Seitenauszug:
________________________________________

# Helligkeitsgeber gesucht



## judas78 (12 April 2011)

Hallo

Ich suche einen Helligkeitsgeber für eine Lichtkonstanthaltung in einer Produktionshalle. Zur Zeit habe ich ein Sensor von Thies Clima im Einsatz. Doch dieser ist ehr für den Aussenbereich geeignet und geht von 0-5000 Lux (4-20 mA). Diesen habe ich auf eine AI Baugruppe von Siemens geschaltet. Deshalb sollte der neue auch zwingend 4-20mA oder 0-10V output haben und sollte Mischlicht verarbeiten können. 
Nun hab ich das I-Net von vorn bis hinten durchgeforstet und nichts Entsprechendes gefunden. Ich stoße immer wieder auf KNX Bus usw. 
Vieleicht hat ja von euch jemand Erfahrung mit solch einer Anwendung gehabt und kann mir bei der Sensor suche einen Tip geben.
Danke


----------



## dalbi (12 April 2011)

Hi,

http://www.spluss.eu/Produkte/4/15:de

Gruss Daniel


----------



## maxider1 (27 April 2011)

Hallo judas78,
hier sollte doch etwas dabei sein.

http://www.kriwan.de/de/Gebaeudetechnik-Produkte--41,familyID__124.htm

gruss
max


----------

________________________________________

Zeilen des Datensatzes:
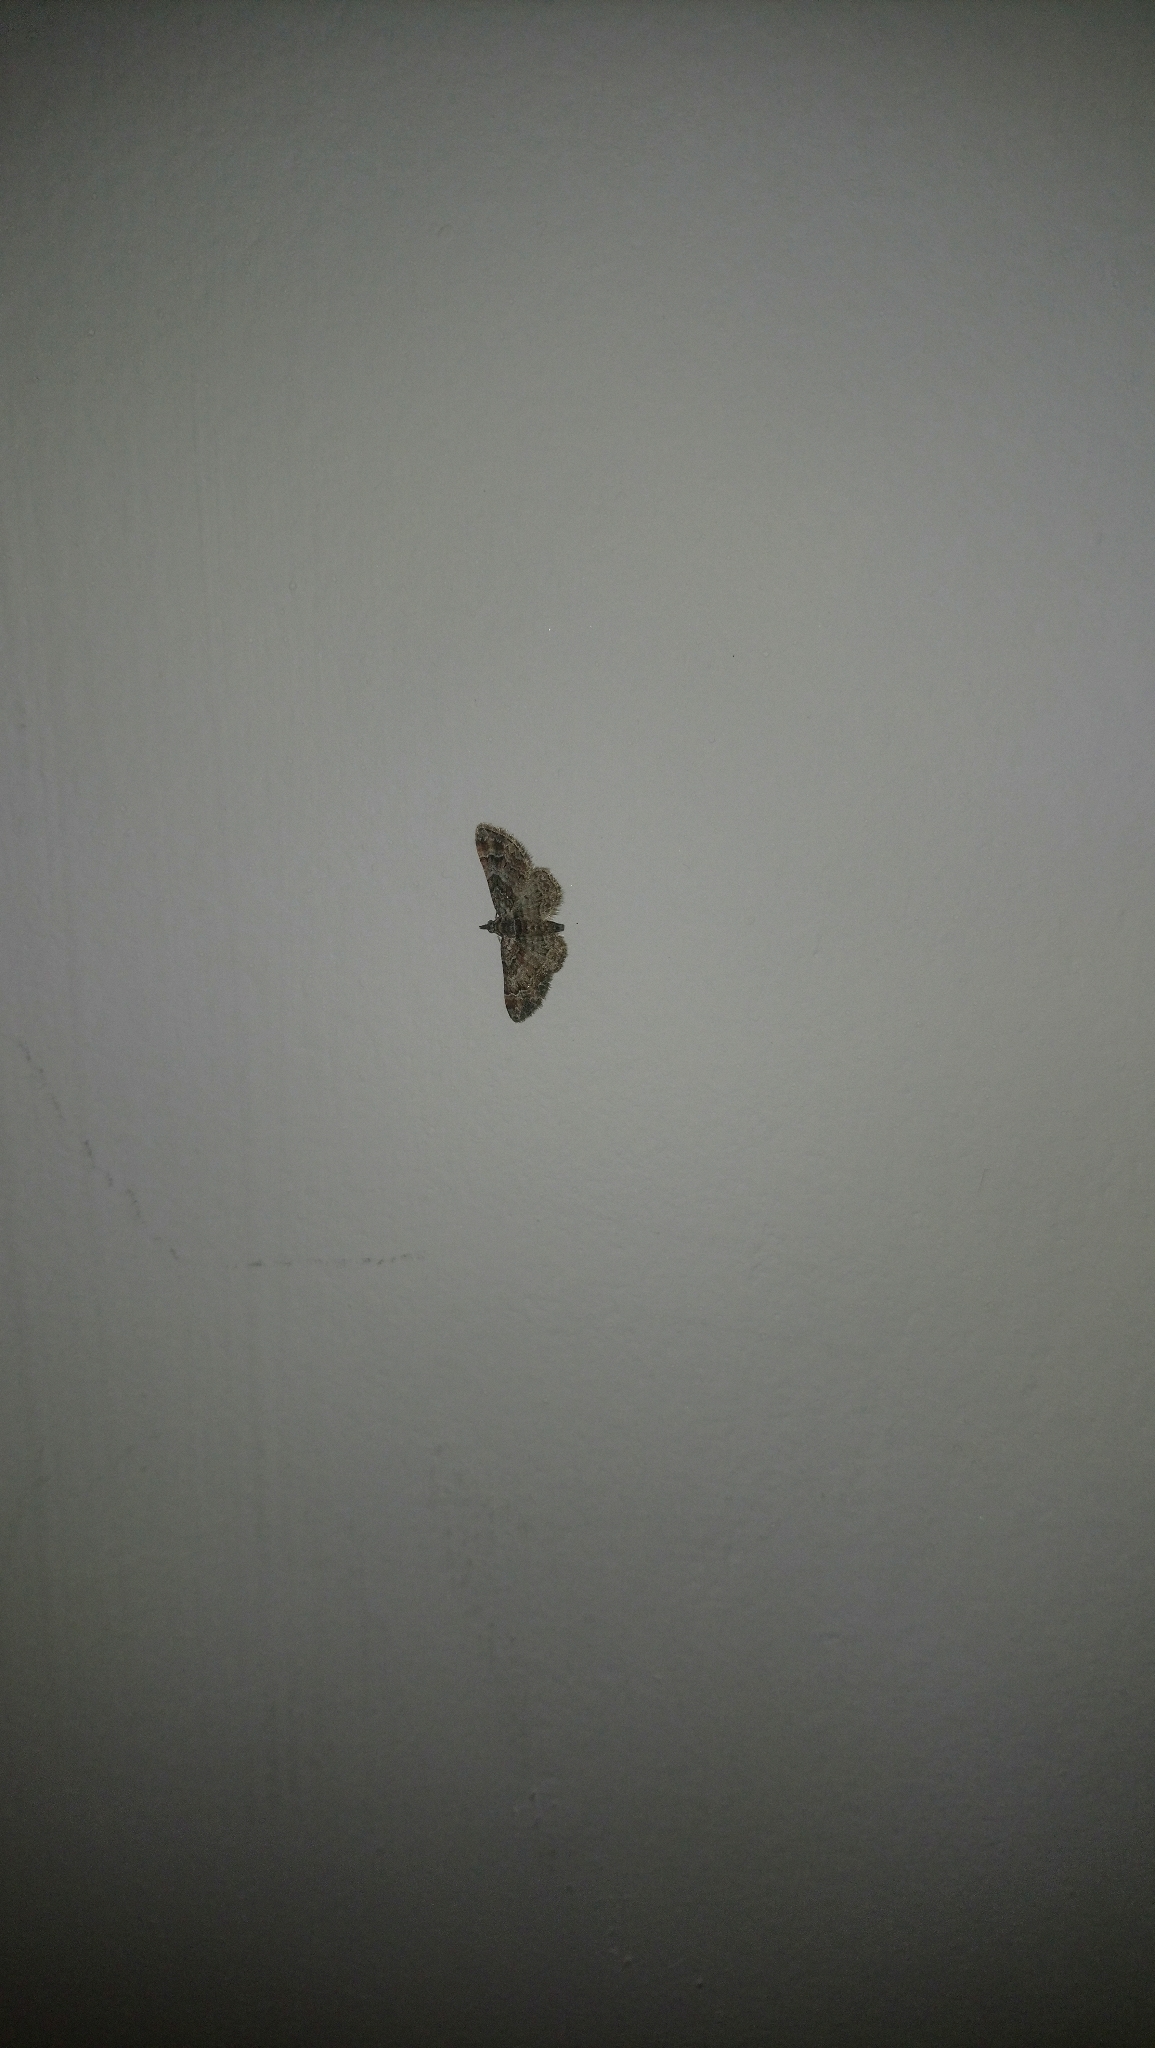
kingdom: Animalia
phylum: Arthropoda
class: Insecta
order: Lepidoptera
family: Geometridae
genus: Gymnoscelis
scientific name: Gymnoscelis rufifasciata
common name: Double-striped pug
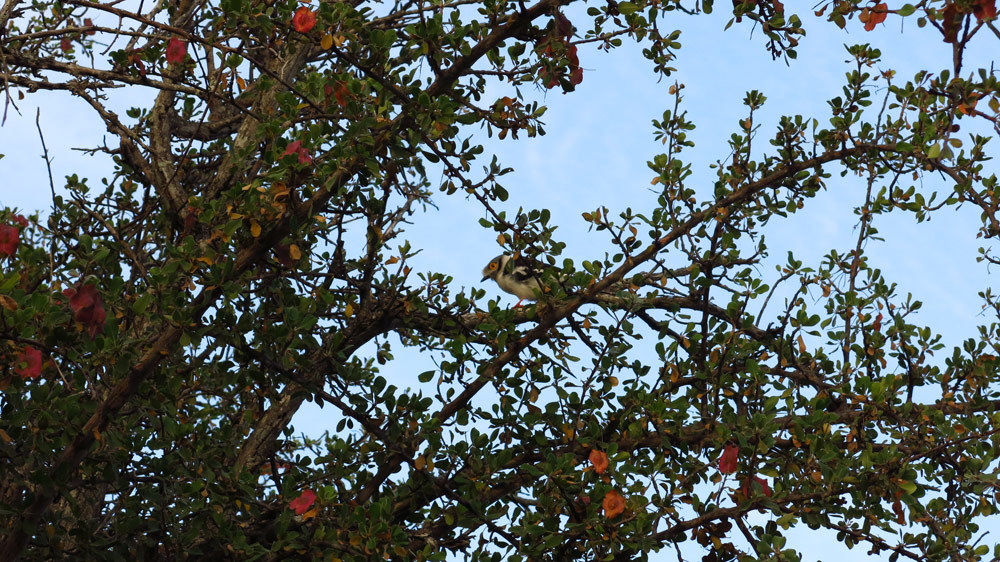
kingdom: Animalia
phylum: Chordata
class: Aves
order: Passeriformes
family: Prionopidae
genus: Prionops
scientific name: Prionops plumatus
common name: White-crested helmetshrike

________________________________________

Zu erledigen:
1. Beantworten Sie anhand des Threads zum Helligkeitsgeber diese Fragen:
(a) Von welchem Hersteller stammt der Sensor, der derzeit im Einsatz ist?
(b) Welchen Messbereich in Lux hat dieser Sensor?
(c) Welcher Nutzer hat am 27. April 2011 geantwortet?
2. Schreiben Sie aus dem Thread zum Helligkeitsgeber den Abschnitt von "# Helligkeitsgeber gesucht" bis "einen Tip geben." wortgetreu ab.
Die Zeilen braucht man für die Bearbeitung nicht.

Ergebnisse je Aufgabe:
1.
(a) Von Thies Clima.
(b) 0–5000 Lux.
(c) maxider1.

2.
# Helligkeitsgeber gesucht



## judas78 (12 April 2011)

Hallo

Ich suche einen Helligkeitsgeber für eine Lichtkonstanthaltung in einer Produktionshalle. Zur Zeit habe ich ein Sensor von Thies Clima im Einsatz. Doch dieser ist ehr für den Aussenbereich geeignet und geht von 0-5000 Lux (4-20 mA). Diesen habe ich auf eine AI Baugruppe von Siemens geschaltet. Deshalb sollte der neue auch zwingend 4-20mA oder 0-10V output haben und sollte Mischlicht verarbeiten können. 
Nun hab ich das I-Net von vorn bis hinten durchgeforstet und nichts Entsprechendes gefunden. Ich stoße immer wieder auf KNX Bus usw. 
Vieleicht hat ja von euch jemand Erfahrung mit solch einer Anwendung gehabt und kann mir bei der Sensor suche einen Tip geben.